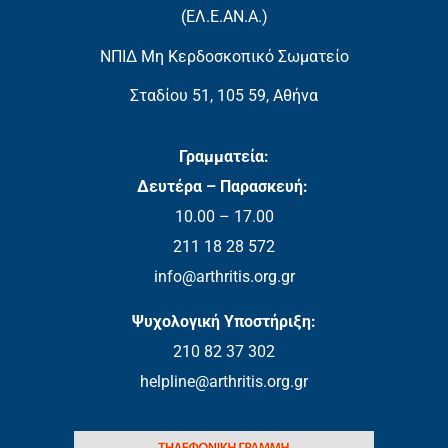
(EΛ.Ε.ΑΝ.Α.)
ΝΠΙΔ Μη Κερδοσκοπικό Σωματείο
Σταδίου 51, 105 59, Αθήνα
Γραμματεία:
Δευτέρα – Παρασκευή:
10.00 – 17.00
211 18 28 572
info@arthritis.org.gr
Ψυχολογική Υποστήριξη:
210 82 37 302
helpline@arthritis.org.gr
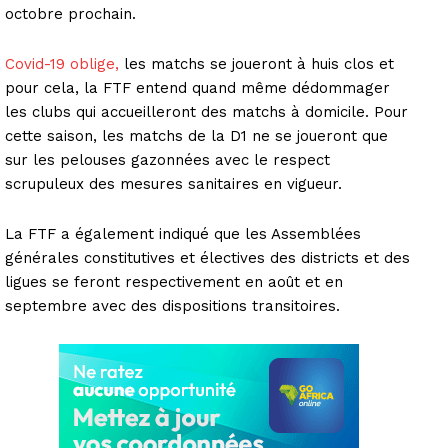
octobre prochain.
Covid-19 oblige,
les matchs se joueront à huis clos et
pour cela, la FTF entend quand même dédommager
les clubs qui accueilleront des matchs à domicile. Pour
cette saison, les matchs de la D1 ne se joueront que
sur les pelouses gazonnées avec le respect
scrupuleux des mesures sanitaires en vigueur.
La FTF a également indiqué que les Assemblées
générales constitutives et électives des districts et des
ligues se feront respectivement en août et en
septembre avec des dispositions transitoires.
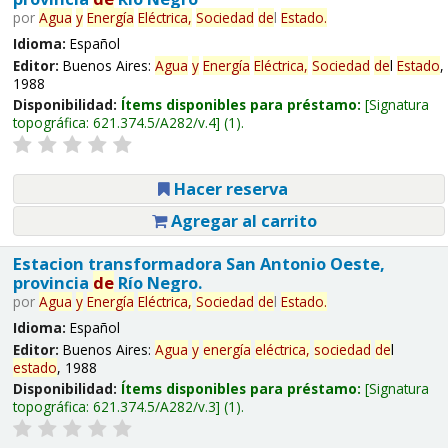
por
Agua
y
Energía
Eléctrica,
Sociedad
de
l
Estado
.
Idioma:
Español
Editor:
Buenos Aires:
Agua
y
Energía
Eléctrica,
Sociedad
de
l
Estado
,
1988
Disponibilidad:
Ítems disponibles para préstamo:
Signatura
topográfica:
621.374.5/A282/v.4
(1).
Hacer reserva
Agregar al carrito
Estacion transformadora San Antonio Oeste,
provincia
de
Río Negro.
por
Agua
y
Energía
Eléctrica,
Sociedad
de
l
Estado
.
Idioma:
Español
Editor:
Buenos Aires:
Agua
y
energía
eléctrica,
sociedad
de
l
estado
, 1988
Disponibilidad:
Ítems disponibles para préstamo:
Signatura
topográfica:
621.374.5/A282/v.3
(1).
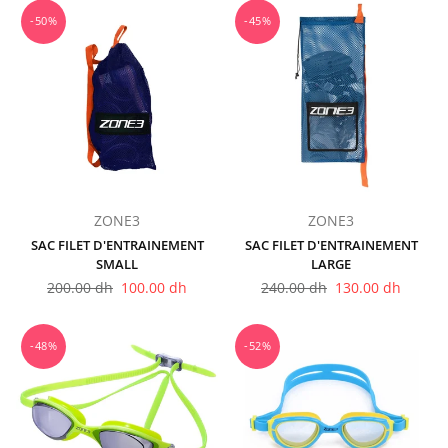
-50%
-45%
ZONE3
ZONE3
SAC FILET D'ENTRAINEMENT
SAC FILET D'ENTRAINEMENT
SMALL
LARGE
Prix
Prix
200.00 dh
100.00 dh
240.00 dh
130.00 dh
régulier
régulier
-48%
-52%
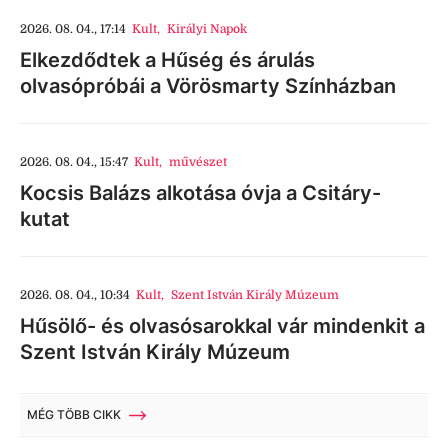
2026. 08. 04., 17:14
Kult
,
Királyi Napok
Elkezdődtek a Hűség és árulás
olvasópróbái a Vörösmarty Színházban
2026. 08. 04., 15:47
Kult
,
művészet
Kocsis Balázs alkotása óvja a Csitáry-
kutat
2026. 08. 04., 10:34
Kult
,
Szent István Király Múzeum
Hűsölő- és olvasósarokkal vár mindenkit a
Szent István Király Múzeum
MÉG TÖBB CIKK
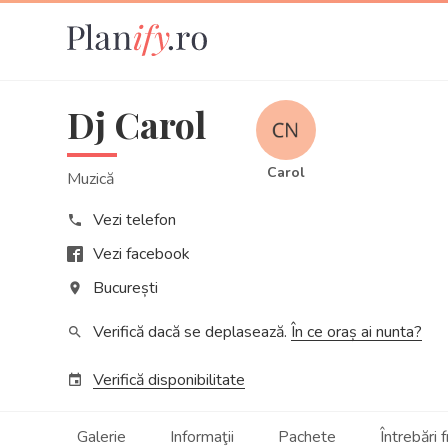
Dj Carol
Carol
Muzică
Vezi telefon
phone
Vezi facebook
București
place
Verifică dacă se deplasează.
În ce oraș ai nunta?
search
Verifică disponibilitate
event
Galerie
Informaţii
Pachete
Întrebări 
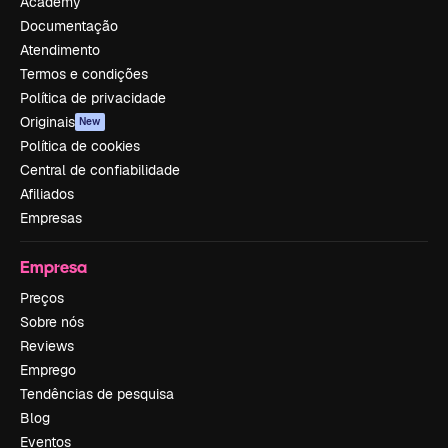
Academy
Documentação
Atendimento
Termos e condições
Política de privacidade
Originais
New
Política de cookies
Central de confiabilidade
Afiliados
Empresas
Empresa
Preços
Sobre nós
Reviews
Emprego
Tendências de pesquisa
Blog
Eventos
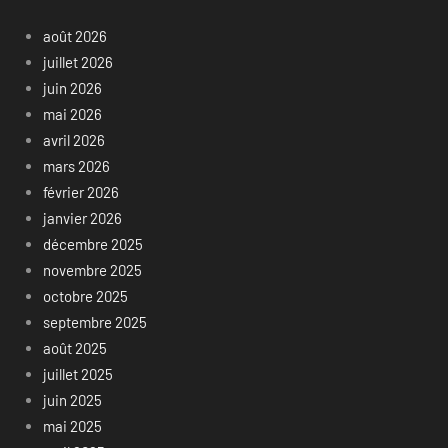
août 2026
juillet 2026
juin 2026
mai 2026
avril 2026
mars 2026
février 2026
janvier 2026
décembre 2025
novembre 2025
octobre 2025
septembre 2025
août 2025
juillet 2025
juin 2025
mai 2025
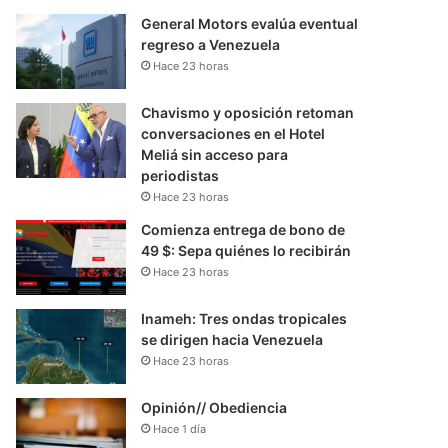
General Motors evalúa eventual
regreso a Venezuela
Hace 23 horas
Chavismo y oposición retoman
conversaciones en el Hotel
Meliá sin acceso para
periodistas
Hace 23 horas
Comienza entrega de bono de
49 $: Sepa quiénes lo recibirán
Hace 23 horas
Inameh: Tres ondas tropicales
se dirigen hacia Venezuela
Hace 23 horas
Opinión// Obediencia
Hace 1 día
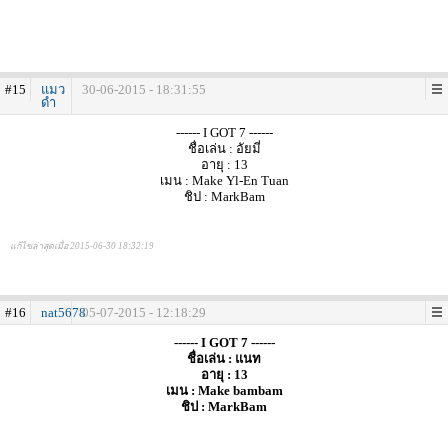
#15
แมว
30-06-2015 - 18:31:55
ดำ
------ I GOT 7 ------
ชื่อเล่น : อัยมี่
อายุ : 13
เมน : Make Yl-En Tuan
ชิป : MarkBam
แก้ไขล่าสุดเมื่อ 2015-06-30 18:32:19
#16
nat5678
05-07-2015 - 12:18:29
------ I GOT 7 ------
ชื่อเล่น : แนท
อายุ : 13
เมน : Make bambam
ชิป : MarkBam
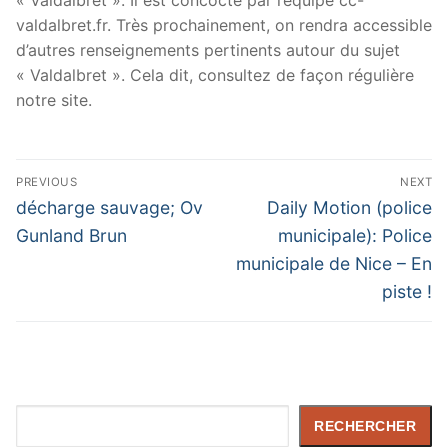
« Valdalbret ». Il est concocté par l’équipe cc-
valdalbret.fr. Très prochainement, on rendra accessible
d’autres renseignements pertinents autour du sujet
« Valdalbret ». Cela dit, consultez de façon régulière
notre site.
Navigation
PREVIOUS
NEXT
de
Previous
Next
décharge sauvage; Ov
Daily Motion (police
post:
post:
l’article
Gunland Brun
municipale): Police
municipale de Nice – En
piste !
Rechercher
RECHERCHER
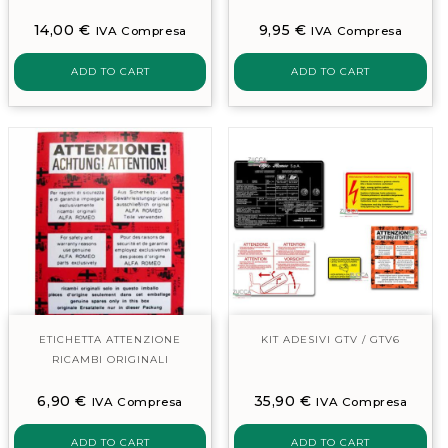
14,00
€
9,95
€
IVA Compresa
IVA Compresa
ADD TO CART
ADD TO CART
ETICHETTA ATTENZIONE
KIT ADESIVI GTV / GTV6
RICAMBI ORIGINALI
6,90
€
35,90
€
IVA Compresa
IVA Compresa
ADD TO CART
ADD TO CART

++++++++++

Out of the records above, set down only the lines from the one that contains "Atendimento" through the one that contains "juillet 2025", unchanged and without the pictures.

Atendimento
Termos e condições
Política de privacidade
Originais
New
Política de cookies
Central de confiabilidade
Afiliados
Empresas
Empresa
Preços
Sobre nós
Reviews
Emprego
Tendências de pesquisa
Blog
Eventos
août 2026
juillet 2026
juin 2026
mai 2026
avril 2026
mars 2026
février 2026
janvier 2026
décembre 2025
novembre 2025
octobre 2025
septembre 2025
août 2025
juillet 2025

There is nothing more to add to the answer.